**Exercise:**
Where the data below has the string "inscripcions", return the whole line.

**Exercise input:**
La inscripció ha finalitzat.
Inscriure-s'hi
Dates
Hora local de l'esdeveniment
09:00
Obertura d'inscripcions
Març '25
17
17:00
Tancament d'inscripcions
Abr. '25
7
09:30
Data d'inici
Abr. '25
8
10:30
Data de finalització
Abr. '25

**Answer to this task:**
Obertura d'inscripcions
Tancament d'inscripcions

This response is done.